■ WORK ORDER
Collect each line of the data below that contains the string "majority". Treat uppercase and lowercase as different.
[SUPPLIED ENTRIES]
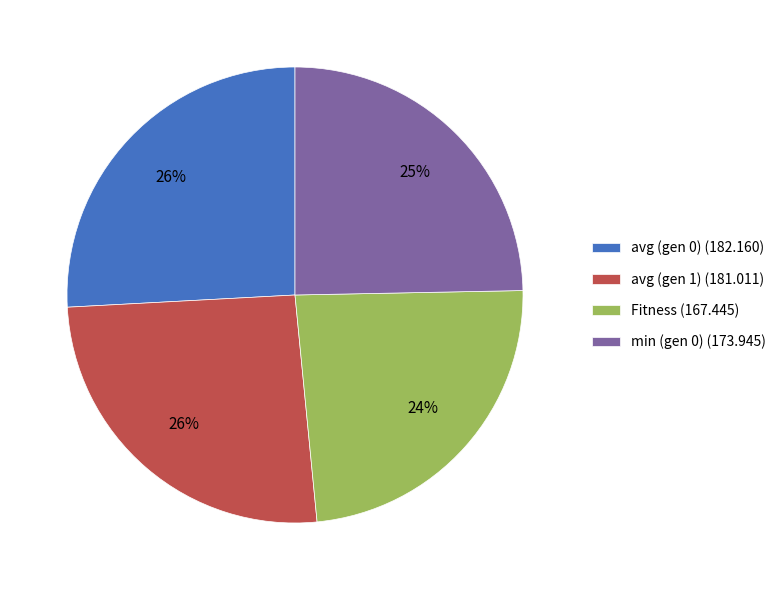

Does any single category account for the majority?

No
[/SUPPLIED ENTRIES]
[SUPPLIED ENTRIES]
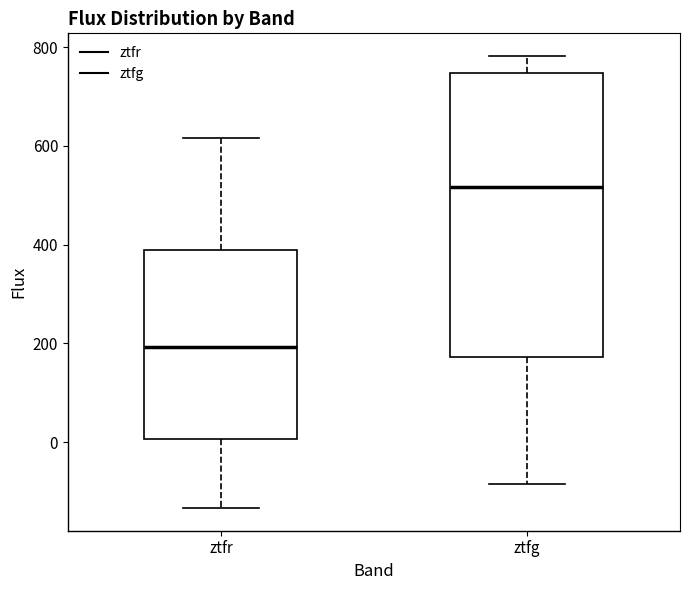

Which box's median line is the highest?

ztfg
[/SUPPLIED ENTRIES]
[SUPPLIED ENTRIES]
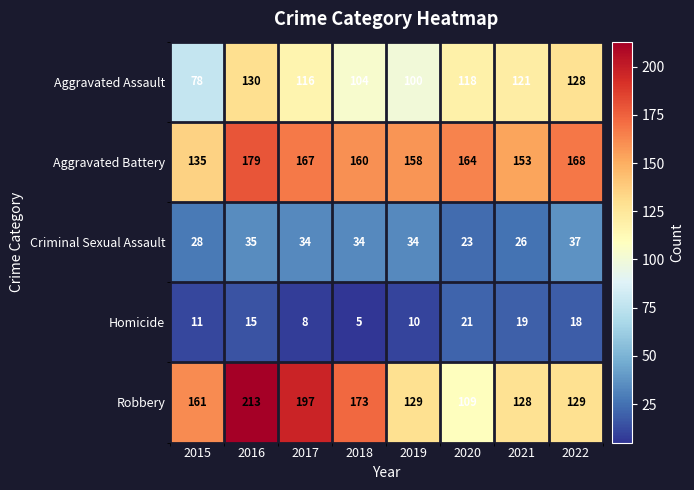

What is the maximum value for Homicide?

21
[/SUPPLIED ENTRIES]
■ REPLY TO THE EXERCISE
Does any single category account for the majority?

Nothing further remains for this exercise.